Software as a Service, also known as SaaS, is one of the delivery models of cloud computing. To deliver applications, SaaS uses the provider’s web or the users’ computing systems. So, it means with SaaS there is no need to install and run applications on individual computers. In other words, software distribution and deployment model in which applications are provided to customers as a service.
Updating their software centrally is an advantage of SaaS for vendors. Also, this cloud service model provides for efficient patch management and promotes collaboration. Accessibility and scalability are the other benefits of cloud application services. In SaaS, as the level of integrated security is relatively high, consumers cannot control and manage the underlying cloud infrastructure including network, servers, storage, and operating systems.

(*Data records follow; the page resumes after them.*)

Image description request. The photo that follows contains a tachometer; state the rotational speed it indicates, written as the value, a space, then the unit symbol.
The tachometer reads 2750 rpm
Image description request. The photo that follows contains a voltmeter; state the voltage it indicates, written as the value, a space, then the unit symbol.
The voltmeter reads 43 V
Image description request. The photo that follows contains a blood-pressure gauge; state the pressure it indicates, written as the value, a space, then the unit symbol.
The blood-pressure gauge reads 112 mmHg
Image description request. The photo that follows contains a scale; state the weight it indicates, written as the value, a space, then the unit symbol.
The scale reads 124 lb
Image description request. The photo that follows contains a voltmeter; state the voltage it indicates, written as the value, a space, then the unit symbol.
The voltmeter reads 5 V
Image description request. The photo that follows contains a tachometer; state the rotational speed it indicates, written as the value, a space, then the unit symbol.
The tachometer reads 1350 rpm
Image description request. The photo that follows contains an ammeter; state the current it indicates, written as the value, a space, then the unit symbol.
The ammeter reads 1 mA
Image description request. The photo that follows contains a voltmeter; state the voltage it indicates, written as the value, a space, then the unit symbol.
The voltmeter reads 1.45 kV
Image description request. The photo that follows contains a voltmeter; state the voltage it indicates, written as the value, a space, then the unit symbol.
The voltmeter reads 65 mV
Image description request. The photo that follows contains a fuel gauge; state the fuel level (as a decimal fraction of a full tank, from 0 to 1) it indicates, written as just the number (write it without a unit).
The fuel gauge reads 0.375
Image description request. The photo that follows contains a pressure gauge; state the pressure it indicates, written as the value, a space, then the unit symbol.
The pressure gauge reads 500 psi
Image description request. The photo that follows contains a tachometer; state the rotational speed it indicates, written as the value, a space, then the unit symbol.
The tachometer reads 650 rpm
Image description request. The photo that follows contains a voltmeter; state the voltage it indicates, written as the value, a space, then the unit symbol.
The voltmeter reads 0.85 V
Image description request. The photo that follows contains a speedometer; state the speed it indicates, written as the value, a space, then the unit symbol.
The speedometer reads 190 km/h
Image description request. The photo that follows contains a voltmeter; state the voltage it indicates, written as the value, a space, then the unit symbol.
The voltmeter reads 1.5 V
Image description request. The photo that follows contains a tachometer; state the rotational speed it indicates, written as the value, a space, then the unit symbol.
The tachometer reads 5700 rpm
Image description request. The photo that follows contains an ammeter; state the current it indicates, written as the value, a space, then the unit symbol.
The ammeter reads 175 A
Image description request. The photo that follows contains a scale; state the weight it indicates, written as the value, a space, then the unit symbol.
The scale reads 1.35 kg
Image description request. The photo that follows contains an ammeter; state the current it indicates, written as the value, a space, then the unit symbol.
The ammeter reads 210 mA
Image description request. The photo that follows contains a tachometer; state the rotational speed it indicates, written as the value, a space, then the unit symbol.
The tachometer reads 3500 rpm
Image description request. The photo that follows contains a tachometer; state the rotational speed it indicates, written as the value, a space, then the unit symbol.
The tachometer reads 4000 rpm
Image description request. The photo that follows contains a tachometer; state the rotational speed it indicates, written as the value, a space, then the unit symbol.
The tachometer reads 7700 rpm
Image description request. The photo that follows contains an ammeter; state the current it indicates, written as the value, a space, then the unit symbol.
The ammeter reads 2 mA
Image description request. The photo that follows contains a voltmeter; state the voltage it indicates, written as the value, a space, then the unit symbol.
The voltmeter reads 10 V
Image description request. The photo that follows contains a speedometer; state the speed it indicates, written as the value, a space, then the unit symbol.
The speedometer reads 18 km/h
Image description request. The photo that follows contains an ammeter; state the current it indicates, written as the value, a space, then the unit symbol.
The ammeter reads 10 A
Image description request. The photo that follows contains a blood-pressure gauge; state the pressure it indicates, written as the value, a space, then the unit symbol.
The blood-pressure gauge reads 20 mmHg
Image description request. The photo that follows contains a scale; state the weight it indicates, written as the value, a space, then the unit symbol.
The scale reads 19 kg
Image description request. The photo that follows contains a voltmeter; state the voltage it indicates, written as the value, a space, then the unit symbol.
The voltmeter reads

The ways for improving SaaS infrastructure
Recent research by Gartner indicated SaaS as the largest segment (at 41%) of the worldwide public cloud market, with a 2020 forecast of nearly $105 billion that’s forecast to grow to nearly $141 billion in 2022. That is an 11.3% CAGR between 2019 and 2022. nClouds has outlined 5 Best Practices to improve SaaS infrastructure so it’s resistant to failure:
1. Implement redundancy to assure availability
2. Design scalable and reliable workloads
3. Improve mean time to recovery (MTTR)
4. Monitor workload components
5. Use automation
According to nClouds VP of DevOps Practice, Marius Ducea, “When it comes to failure in the architecture of your SaaS product, it’s not about whether or not it will fail, because it’s inevitable that something will fail at some point. It’s about building a Well-Architected solution that’s resilient to failure.”